As the United Methodist Church splits, a letter to our congregation

My pastor, spiritual advisor, and friend David Tubbs and I have discussed LGBTQ+ issues and the church for quite some time, and at some length. He first asked me to address the Good Shepherd congregation several years ago as the United Methodist Church wrestled with these questions. Given that the actual changes are only now occurring, I didn’t do so until yesterday. Here is what I said:

I know that a lot of us have a fire-and-brimstone preacher or two in our past. Mine was Brother Jim, at a Southern Baptist church I attended in my early to mid-adolescence in Anniston. He was a kind and decent man who loved me and wanted the best for me. He was also absolutely certain that gay people were going to hell, and he was passionate about sharing that periodically with his congregation.

There are a handful of verses on which these claims are based. The ones you probably know best are in Leviticus and Romans. And I’m not going to discuss them.

Oh, it’s easy to read them and determine that unrepentant LGBTQ+ people are going to hell, particularly underpinned by those aforementioned preacher voices ringing in our ears. The thing is, when we consider different translations and historical context, there are also solid arguments that none of these verses condemn homosexuality–that what’s been ingrained into us simply isn’t so. However, in my experience, this constant conditioning isn’t undone by a moment or two of counterargument, no matter how enlightened.

So instead, I’ll invite you to consider Matthew 22:35-40, in which Jesus commands us to do two things–things He put above all others:

“… and one of them, a lawyer, asked him a question to test him. ‘Teacher, which commandment in the law is the greatest?’ He said to him, ‘You shall love the Lord your God with all your heart, and with all your soul, and with all your mind. This is the greatest and first commandment. And a second is like it: You shall love your neighbor as yourself.
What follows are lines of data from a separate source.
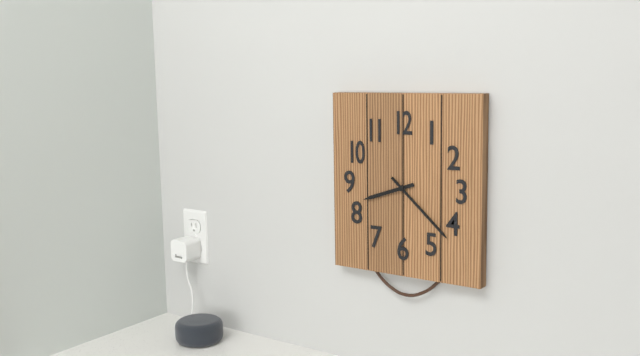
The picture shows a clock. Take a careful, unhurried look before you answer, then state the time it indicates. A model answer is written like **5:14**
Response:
**8:22**
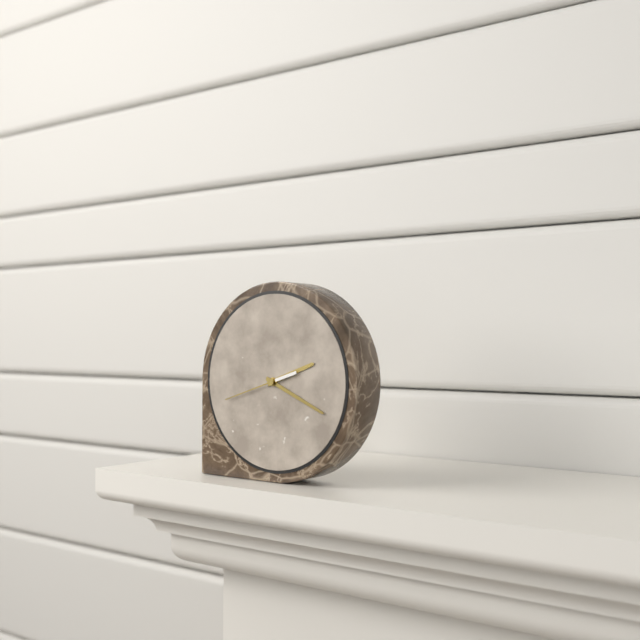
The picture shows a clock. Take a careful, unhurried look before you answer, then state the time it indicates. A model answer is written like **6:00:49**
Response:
**2:19:42**
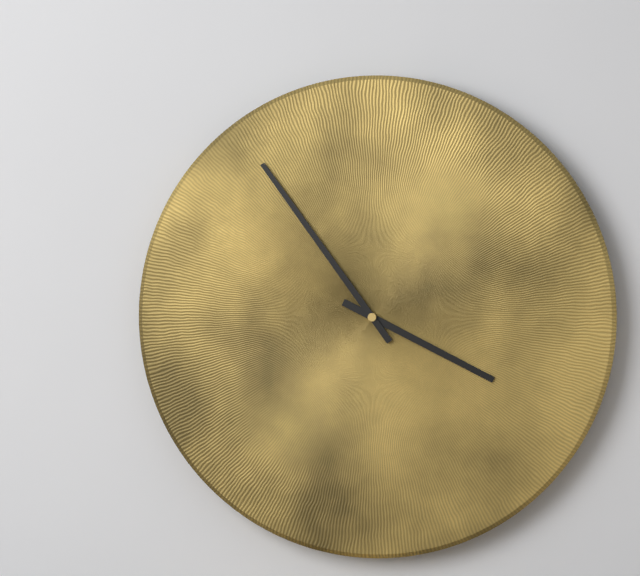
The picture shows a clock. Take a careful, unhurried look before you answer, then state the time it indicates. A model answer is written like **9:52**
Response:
**3:54**
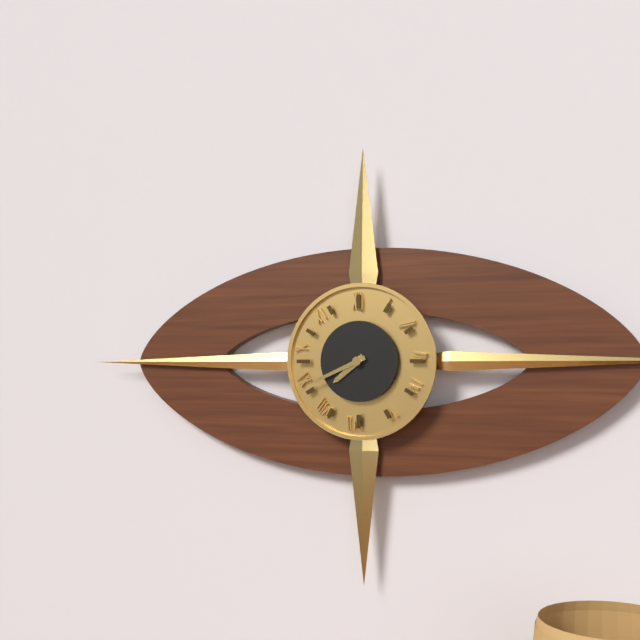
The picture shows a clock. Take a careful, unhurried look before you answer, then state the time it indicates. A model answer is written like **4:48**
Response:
**7:41**
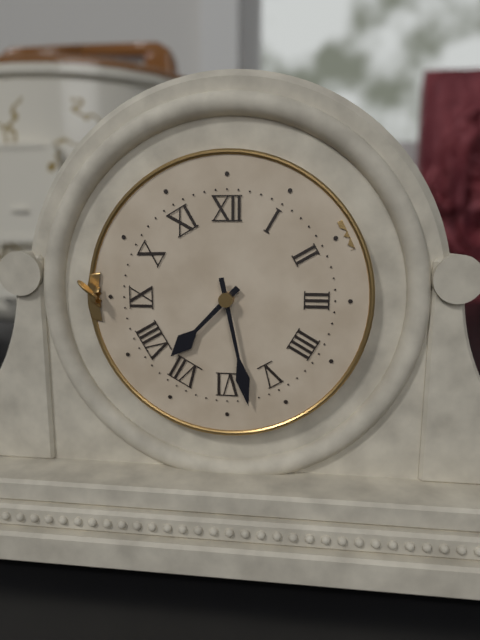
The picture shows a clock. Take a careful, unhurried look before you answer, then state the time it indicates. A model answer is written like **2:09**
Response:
**7:28**
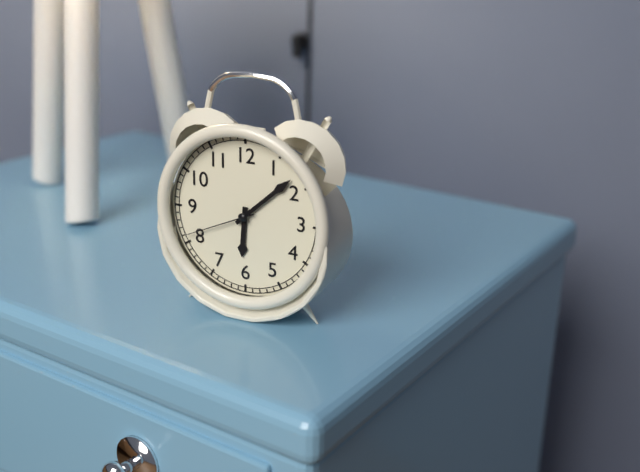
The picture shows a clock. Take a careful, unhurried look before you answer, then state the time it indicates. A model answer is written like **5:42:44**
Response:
**6:08:41**
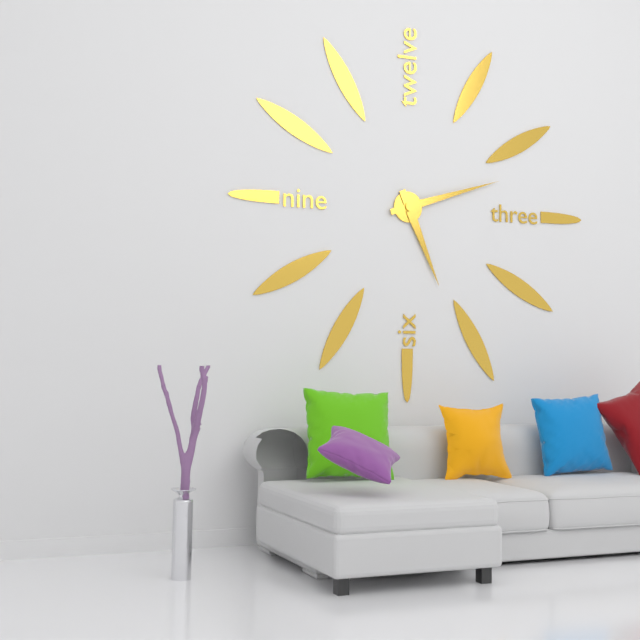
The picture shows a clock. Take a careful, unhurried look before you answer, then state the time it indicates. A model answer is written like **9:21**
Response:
**5:12**
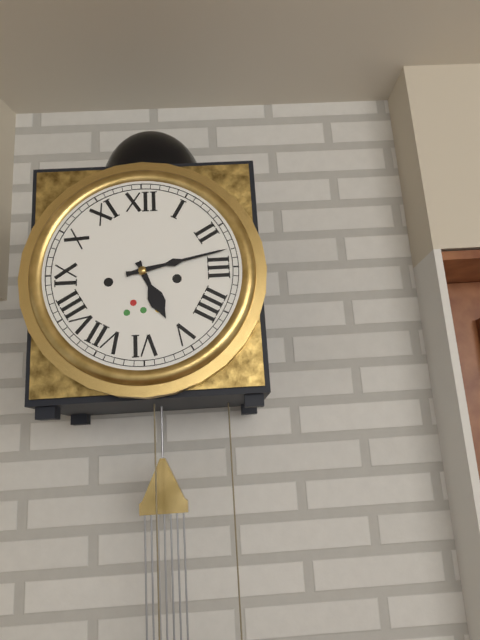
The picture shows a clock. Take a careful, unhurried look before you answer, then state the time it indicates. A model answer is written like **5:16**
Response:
**5:13**
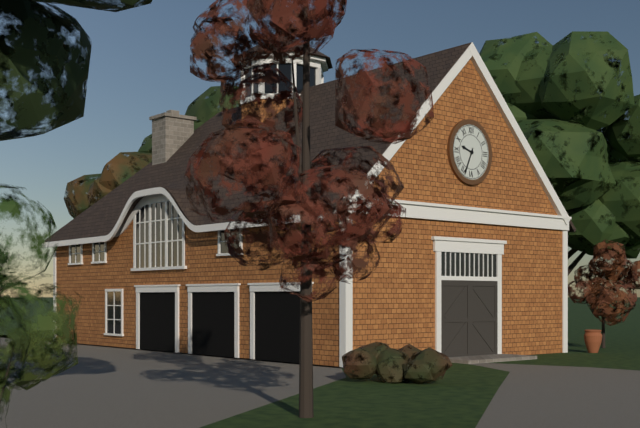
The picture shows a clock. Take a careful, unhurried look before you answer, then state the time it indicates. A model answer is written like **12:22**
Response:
**9:34**
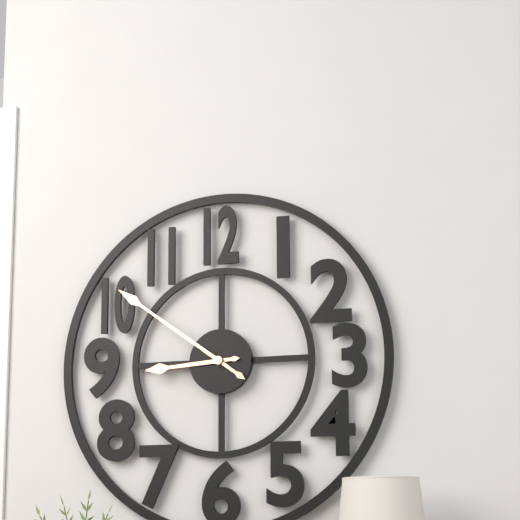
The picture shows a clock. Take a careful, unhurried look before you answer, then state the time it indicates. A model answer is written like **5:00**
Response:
**8:51**
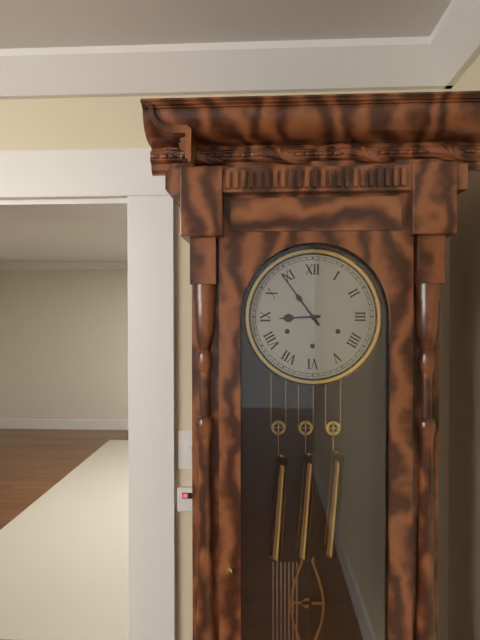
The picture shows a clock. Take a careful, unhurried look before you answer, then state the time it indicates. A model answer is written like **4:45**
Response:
**8:54**
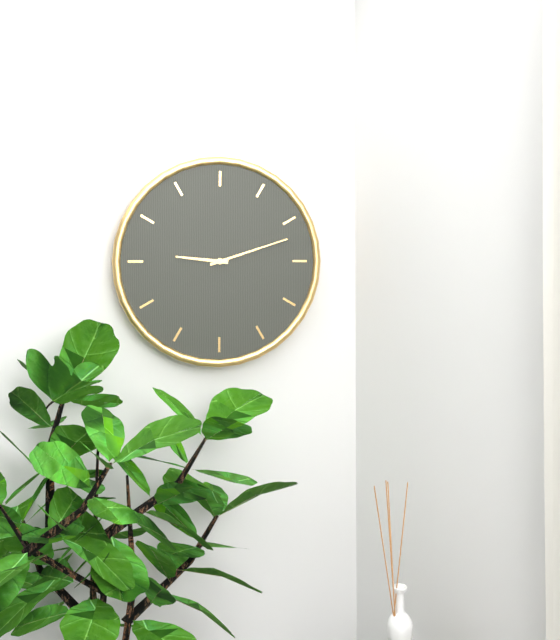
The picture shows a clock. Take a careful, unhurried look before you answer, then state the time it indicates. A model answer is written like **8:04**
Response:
**9:12**
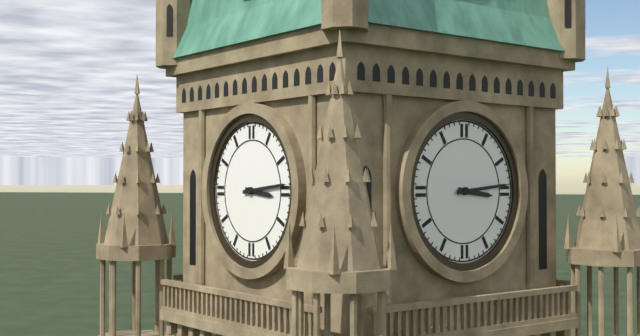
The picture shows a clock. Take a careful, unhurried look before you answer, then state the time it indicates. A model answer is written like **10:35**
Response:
**3:14**
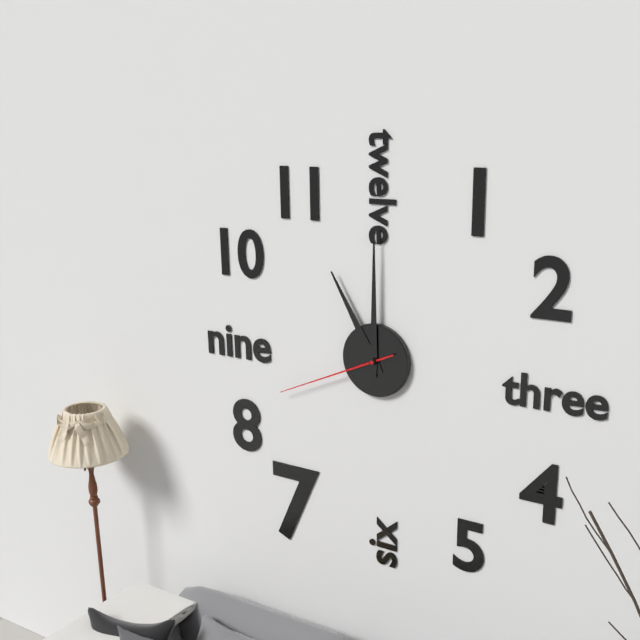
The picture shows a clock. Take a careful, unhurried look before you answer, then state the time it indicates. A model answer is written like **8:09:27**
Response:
**11:00:41**
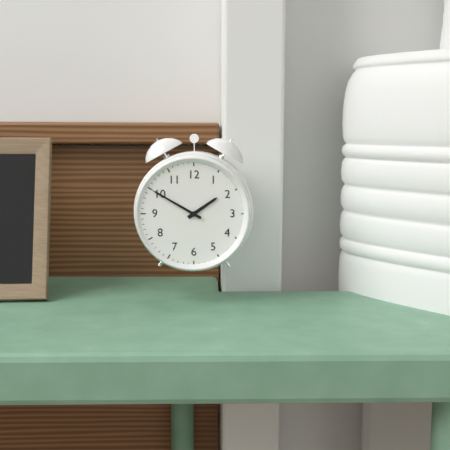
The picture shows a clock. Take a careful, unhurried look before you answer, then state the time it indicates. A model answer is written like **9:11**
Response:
**1:50**
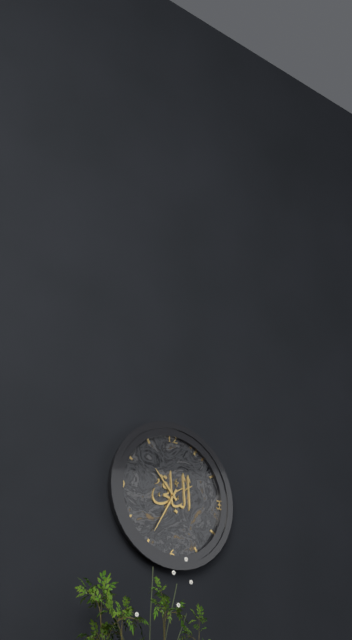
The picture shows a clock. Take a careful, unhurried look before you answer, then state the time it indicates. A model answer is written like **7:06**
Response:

On these two commandments hang all the law and the prophets.'”

It’s a short, profound list, isn’t it? Take them into your mind, heart, and spirit and ask yourself: which is more consistent with these two greatest commandments? A hostile reading of the “anti-gay” verses in the Bible? Or an innocuous one?

When our daughter Amelia told Lea and me that she was transgender, the first thing I said to her was “I wish you weren’t. Because every single thing you do in your entire life is going to be harder. And life is hard enough.”

Parents, I know we all worry about our children, and it doesn’t stop when they’re adults. Now imagine your child is part of a demographic frequently and specifically targeted for ridicule and even violence, and often in the name of our God.

My daughter and everyone like her are as fearfully and wonderfully made as any of the rest of us. Indeed, there is nothing I believe now about LGBTQ+ people that I didn’t believe before she told us. However, my resolve to work toward a better world for her is cemented.

Christ’s church is monumentally threatened right now, to a degree rarely seen in history. Clearly, one of the most severe causes is our sustained rift over people who love and identify in different ways. I’m encouraged at signs that we’re moving in the right direction, because a true, Christ-centered church means a better world for not only my daughter and those like her, but for all of us. However, I’m also gravely concerned about the powers of inertia and sustained rhetoric.

My brothers and sisters in Christ, I ask you to consider those two greatest commandments, and then actively entertain the notion that those fire-and-brimstone preachers just might have the whole gay thing wrong.

Thank you for reading, and God be with you all.